1. A Letter From A Coach Doesn’t Always Mean You’re Being Recruited
We get it. A letter from a coach – especially a handwritten note – can be pretty heady stuff for a high school recruit. But the reality is, most programs send out hundreds or even thousands of letters to recruits every year. In some cases, there is genuine interest from a school, but just as often those letters serve as marketing pieces to generate interest in those schools. The best comparison may be with the letters you began receiving (or will receive) after taking the SAT, ACT or even the PSAT. Like most recruiting correspondence from coaches, those cards and letters are little more than sales pitches in the form of a “personal letter.” Ultimately, it’s generally considered that active recruitment begins only when a coach invests the time to personally call you, invites you for a visit, or makes you a formal offer to join his or her team.
2. Social Media Chatter Also Doesn’t Mean You’re Being Recruited
If you’re a recruit trying to raise your recruiting profile, social media can be a great tool. For coaches, social media serves as a fast, easy platform to share the details, goals, wins, and mission of his or her program. But there’s also a lot of hype and misinformation that can also incorrectly convince a high school athlete that a given school is interested. Don’t listen to it or believe it.
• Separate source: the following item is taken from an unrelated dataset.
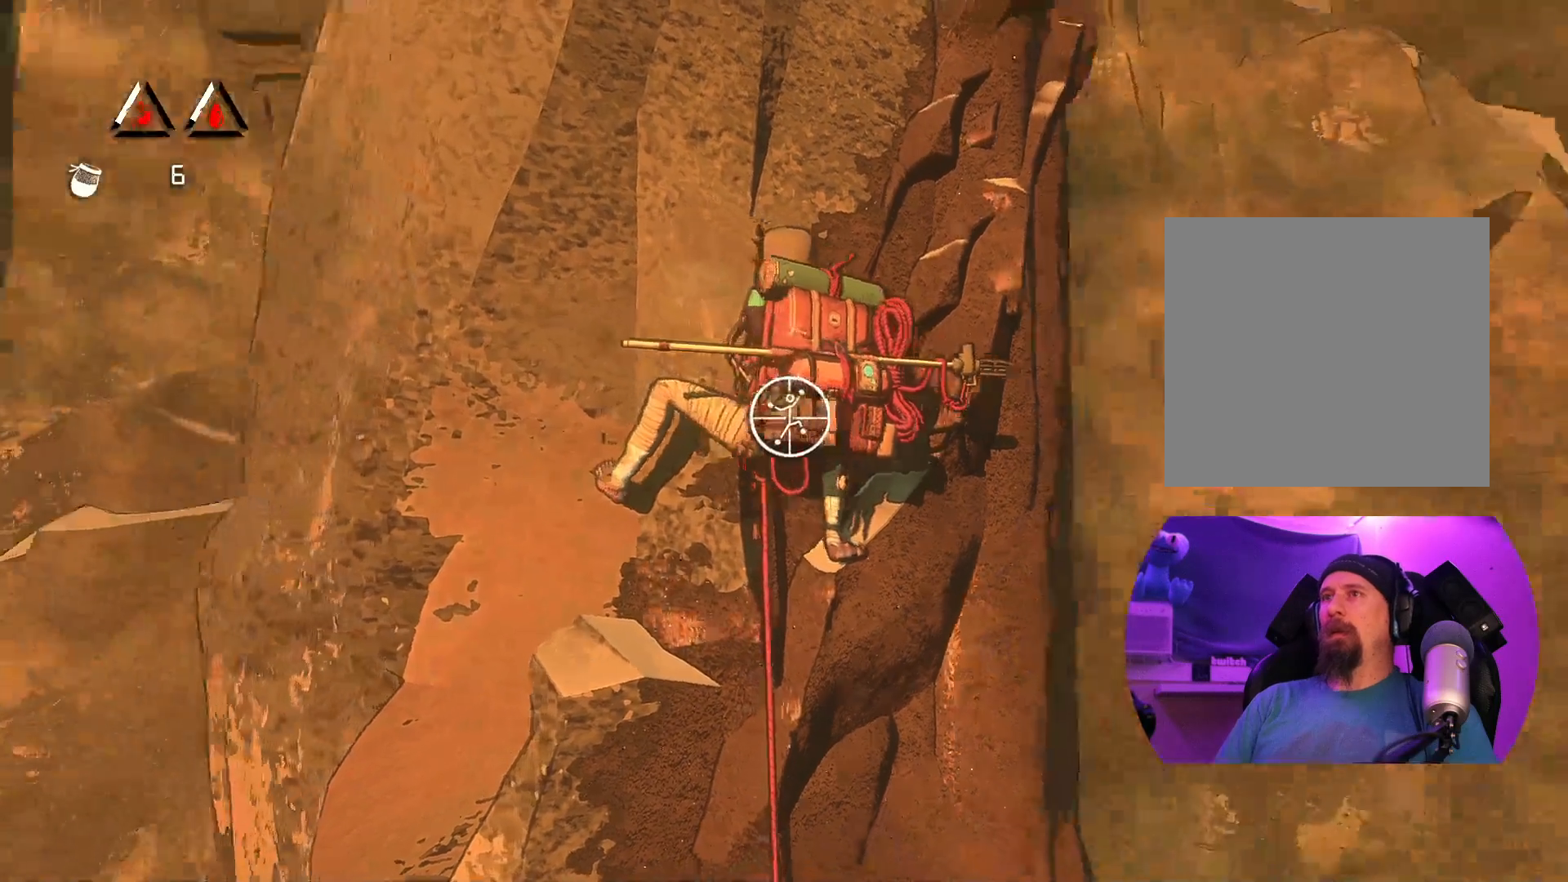
{"buttons": ["R1"], "left_stick": "center", "right_stick": "center", "events": [[117, "right_stick", "down"], [200, "right_stick", "down-left"], [367, "right_stick", "left"], [483, "right_stick", "center"]]}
Just as with letters from coaches, regardless of what you might see from coaches or others, you’re not being actively recruited until a coach takes the time to personally give you a call, invites you for a visit, or makes you a formal offer to join his or her team.
3. It’s Up To You To Get On A Coach’s Recruiting Radar
According to one estimate, there are almost 8 million high school athletes in the United States. By comparison, there are only 1,349 schools in all divisions of the NCAA and the NAIA. Add it all up and it’s likely no coach can keep up with every recruit that is interested in his or her program. And that means it’s your job to get a coach interested in you and turn that interest into actual recruitment.
To do that, start by making a realistic list of schools where you might find the best fit. Then reach out to the coaches at those schools with a letter expressing why you’re interested in their school and their program and make sure it includes links to your online recruiting profile and your highlight reel. Be persistent and know that it may take more than one email or call for a coach to respond. Then, familiarize yourself with the recruitment rules and timelines for your sport and make sure you’re registered with the NCAA Eligibility Center to ensure you’re certified to play at the collegiate level.
4. Not Every Scholarship Is A Full Ride
While many recruits think ”athletic scholarship” equates to “full ride,” the fact of the matter is only Division I football and basketball offer full-ride scholarships for men, and basketball, tennis, gymnastics, and volleyball offer full scholarships for women. For just about any other sport in DI, DII, or the NAIA, a partial athletic scholarship is most often the norm. Further, while they do offer ample academic scholarships, remember that schools in NCAA Division III do not offer any form of an athletic scholarship. Long story short, understand that full-ride scholarships are actually somewhat rare and, if you land a partial scholarship instead, you or your family will be responsible for paying the education costs the scholarship doesn’t.
5. Grades Matter Most
All of the athletic talent, ability, and desire in the world mean nothing if you don’t qualify academically under the NCAA’s standards for minimum GPA, core class completion, and minimum entrance exam scores. Remember that those are academic minimums just for NCAA eligibility. But you’ll still also need to meet a given school’s admission requirements, which may be higher. In other words, no eligibility and no admission means no scholarship of any kind. So start early to ensure you get in all your core classes and put in the work to keep up your GPA and post solid scores on standardized entrance exams. Finally, remember that while everything you’ve read here has been oriented around being recruited for an athletic scholarship, the ultimate goal of that scholarship is to help pay for your college education and help you prepare for the rest of your life!